▸ WORK TO BE COMPLETED
Copy the page excerpt on African constitutions word for word, in full.

▸ PAGE EXCERPT

African Constitutions: Features of Constitutional Design  Pdf 16

S. V. Chirkin, E. V. Kosheleva, I. I. Lebedeva

Sergey V. Chirkin1, Evgenia V. Kosheleva2, Iana I. Lebedeva3
1, 2, 3Institute of Legislation and Comparative Law under the Government of the Russian Federation, Moscow, Russia
1, 2venkom@izak.ru
3lebedeva.ioanna@yandex.ru, https://orcid.org/0000-0002-2982-5642

Abstract. This article examines the features of the constitutional development of African states in the XXI Century. The authors attempt to analyze the constitutions taking into account regional peculiarities, which belong to the legal families of modernity and historical genesis. The role of customary law — as not only a traditional, but also a modern legal regulator — is separately noted. It points out the distinctive features of constitutions in each region of the continent: North, Central, West, East, South Africa. The article carries out the comparative analysis of constitutions with British and Romanesque influence (Western and Southern Africa) and notes attempts to combine traditional Islamic values and the latest constitutional institutions (North and Central Africa). It is noted that some African constitutions retain a number of ideologies since the time of the “socialist orientation”.

▸ DATASET RECORDS

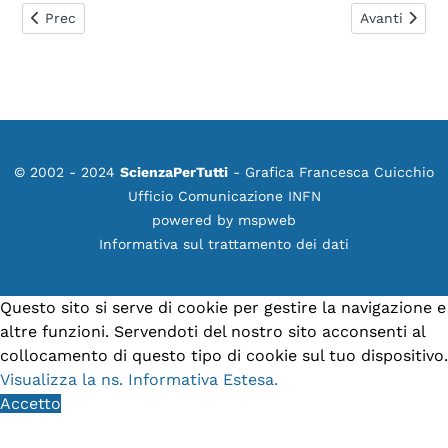
Articolo precedente: Borexino osserva il secondo meccanis
Articolo suc
Prec
Avanti
© 2002 - 2024
ScienzaPerTutti
- Grafica Francesca Cuicchio
Ufficio Comunicazione INFN
powered by
mspweb
Informativa sul trattamento dei dati
Questo sito si serve di cookie per gestire la navigazione e
altre funzioni. Servendoti del nostro sito acconsenti al
collocamento di questo tipo di cookie sul tuo dispositivo.
Visualizza la ns. Informativa Estesa.
Accetto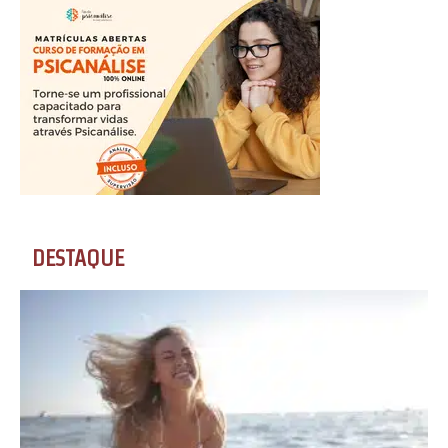
DESTAQUE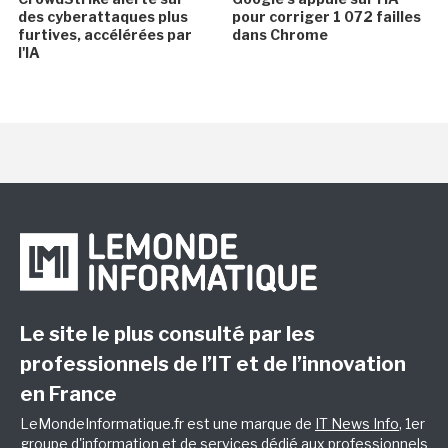
des cyberattaques plus
pour corriger 1 072 failles
furtives, accélérées par
dans Chrome
l'IA
Le site le plus consulté par les
professionnels de l’IT et de l’innovation
en France
LeMondeInformatique.fr est une marque de
IT News Info
, 1er
groupe d'information et de services dédié aux professionnels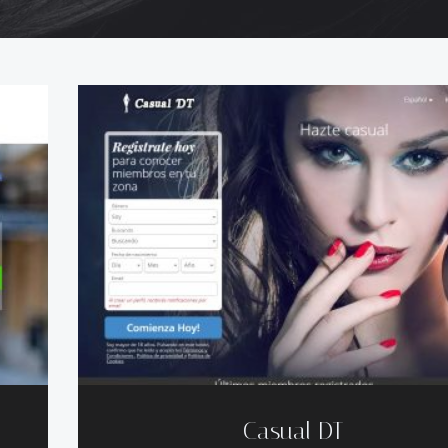
Casual DT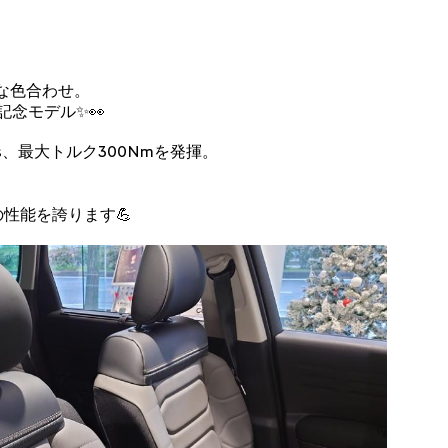
クな色合わせ。
念モデル✨👀
ps、最大トルク300Nmを発揮。
性能を誇ります💪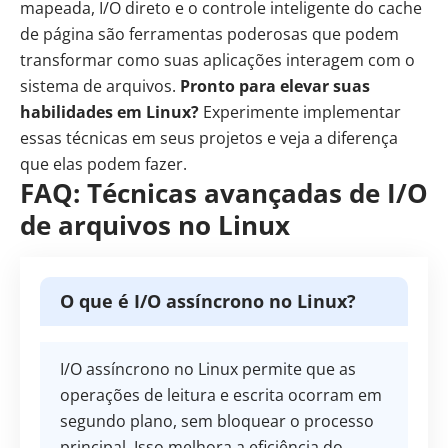
mapeada, I/O direto e o controle inteligente do cache
de página são ferramentas poderosas que podem
transformar como suas aplicações interagem com o
sistema de arquivos.
Pronto para elevar suas
habilidades em Linux?
Experimente implementar
essas técnicas em seus projetos e veja a diferença
que elas podem fazer.
FAQ: Técnicas avançadas de I/O
de arquivos no Linux
O que é I/O assíncrono no Linux?
I/O assíncrono no Linux permite que as
operações de leitura e escrita ocorram em
segundo plano, sem bloquear o processo
principal. Isso melhora a eficiência do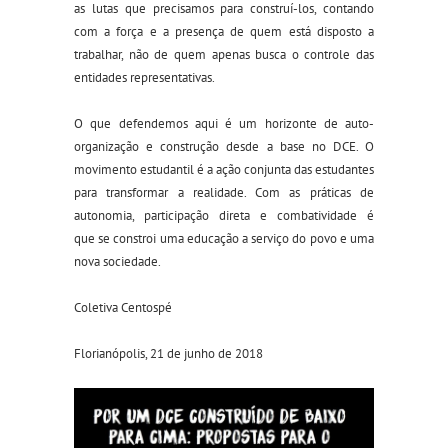
as lutas
que precisamos para construí-los, contando
com a força e a presença de quem está disposto a
trabalhar, não de quem apenas busca o controle das
entidades representativas.
O que defendemos aqui é um horizonte de auto-
organização e construção desde a base no DCE. O
movimento estudantil é a ação conjunta das estudantes
para transformar a realidade. Com as práticas de
autonomia, participação direta e combatividade é
que se constroi uma educação a serviço do povo e uma
nova sociedade.
Coletiva Centospé
Florianópolis, 21 de junho de 2018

▸ RESULT
African Constitutions: Features of Constitutional Design  Pdf 16

S. V. Chirkin, E. V. Kosheleva, I. I. Lebedeva

Sergey V. Chirkin1, Evgenia V. Kosheleva2, Iana I. Lebedeva3
1, 2, 3Institute of Legislation and Comparative Law under the Government of the Russian Federation, Moscow, Russia
1, 2venkom@izak.ru
3lebedeva.ioanna@yandex.ru, https://orcid.org/0000-0002-2982-5642

Abstract. This article examines the features of the constitutional development of African states in the XXI Century. The authors attempt to analyze the constitutions taking into account regional peculiarities, which belong to the legal families of modernity and historical genesis. The role of customary law — as not only a traditional, but also a modern legal regulator — is separately noted. It points out the distinctive features of constitutions in each region of the continent: North, Central, West, East, South Africa. The article carries out the comparative analysis of constitutions with British and Romanesque influence (Western and Southern Africa) and notes attempts to combine traditional Islamic values and the latest constitutional institutions (North and Central Africa). It is noted that some African constitutions retain a number of ideologies since the time of the “socialist orientation”.